╭─ Entries supplied
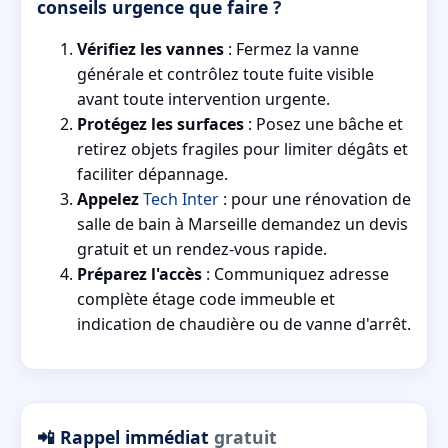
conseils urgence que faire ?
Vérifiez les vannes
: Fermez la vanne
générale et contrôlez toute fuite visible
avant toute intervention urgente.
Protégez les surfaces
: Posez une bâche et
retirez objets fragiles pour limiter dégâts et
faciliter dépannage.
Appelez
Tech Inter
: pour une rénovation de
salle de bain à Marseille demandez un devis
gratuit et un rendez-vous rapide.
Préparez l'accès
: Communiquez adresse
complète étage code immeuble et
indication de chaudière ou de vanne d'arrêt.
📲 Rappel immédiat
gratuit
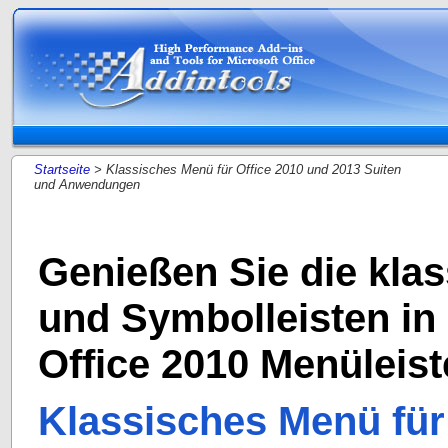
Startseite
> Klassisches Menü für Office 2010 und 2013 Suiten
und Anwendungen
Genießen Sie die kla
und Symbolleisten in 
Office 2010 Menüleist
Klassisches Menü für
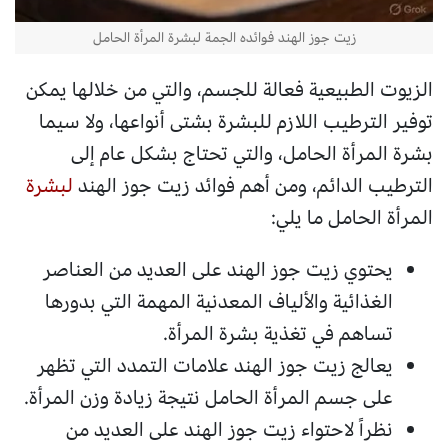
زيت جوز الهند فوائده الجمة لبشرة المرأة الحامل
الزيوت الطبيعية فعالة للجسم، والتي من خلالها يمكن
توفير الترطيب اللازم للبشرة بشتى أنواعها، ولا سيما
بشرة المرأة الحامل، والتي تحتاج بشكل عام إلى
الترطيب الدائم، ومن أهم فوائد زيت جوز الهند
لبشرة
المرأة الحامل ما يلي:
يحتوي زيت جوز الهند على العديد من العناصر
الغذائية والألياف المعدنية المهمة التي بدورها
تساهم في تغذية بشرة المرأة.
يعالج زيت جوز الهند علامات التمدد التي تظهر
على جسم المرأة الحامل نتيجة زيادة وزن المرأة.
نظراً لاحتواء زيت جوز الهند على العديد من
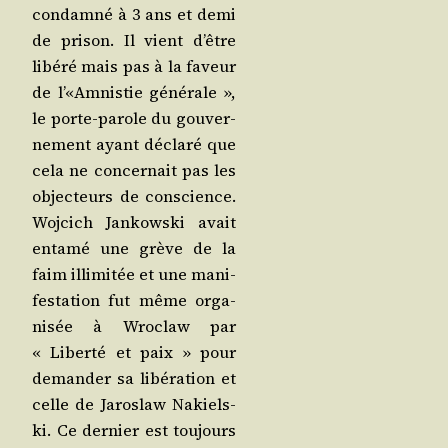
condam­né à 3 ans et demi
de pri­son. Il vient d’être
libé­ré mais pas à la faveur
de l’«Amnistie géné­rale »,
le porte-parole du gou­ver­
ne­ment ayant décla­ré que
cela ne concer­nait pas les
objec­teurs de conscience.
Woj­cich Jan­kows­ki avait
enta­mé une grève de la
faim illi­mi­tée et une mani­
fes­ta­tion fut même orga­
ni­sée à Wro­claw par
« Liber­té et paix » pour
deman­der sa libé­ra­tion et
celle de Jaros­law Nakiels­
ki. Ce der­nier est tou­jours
╰─
Reproduce the data above verbatim, minus any images.

Output of the exercise ::
conseils urgence que faire ?
Vérifiez les vannes
: Fermez la vanne
générale et contrôlez toute fuite visible
avant toute intervention urgente.
Protégez les surfaces
: Posez une bâche et
retirez objets fragiles pour limiter dégâts et
faciliter dépannage.
Appelez
Tech Inter
: pour une rénovation de
salle de bain à Marseille demandez un devis
gratuit et un rendez-vous rapide.
Préparez l'accès
: Communiquez adresse
complète étage code immeuble et
indication de chaudière ou de vanne d'arrêt.
📲 Rappel immédiat
gratuit
Startseite
> Klassisches Menü für Office 2010 und 2013 Suiten
und Anwendungen
Genießen Sie die kla
und Symbolleisten in 
Office 2010 Menüleist
Klassisches Menü für
زيت جوز الهند فوائده الجمة لبشرة المرأة الحامل
الزيوت الطبيعية فعالة للجسم، والتي من خلالها يمكن
توفير الترطيب اللازم للبشرة بشتى أنواعها، ولا سيما
بشرة المرأة الحامل، والتي تحتاج بشكل عام إلى
الترطيب الدائم، ومن أهم فوائد زيت جوز الهند
لبشرة
المرأة الحامل ما يلي:
يحتوي زيت جوز الهند على العديد من العناصر
الغذائية والألياف المعدنية المهمة التي بدورها
تساهم في تغذية بشرة المرأة.
يعالج زيت جوز الهند علامات التمدد التي تظهر
على جسم المرأة الحامل نتيجة زيادة وزن المرأة.
نظراً لاحتواء زيت جوز الهند على العديد من
condam­né à 3 ans et demi
de pri­son. Il vient d’être
libé­ré mais pas à la faveur
de l’«Amnistie géné­rale »,
le porte-parole du gou­ver­
ne­ment ayant décla­ré que
cela ne concer­nait pas les
objec­teurs de conscience.
Woj­cich Jan­kows­ki avait
enta­mé une grève de la
faim illi­mi­tée et une mani­
fes­ta­tion fut même orga­
ni­sée à Wro­claw par
« Liber­té et paix » pour
deman­der sa libé­ra­tion et
celle de Jaros­law Nakiels­
ki. Ce der­nier est tou­jours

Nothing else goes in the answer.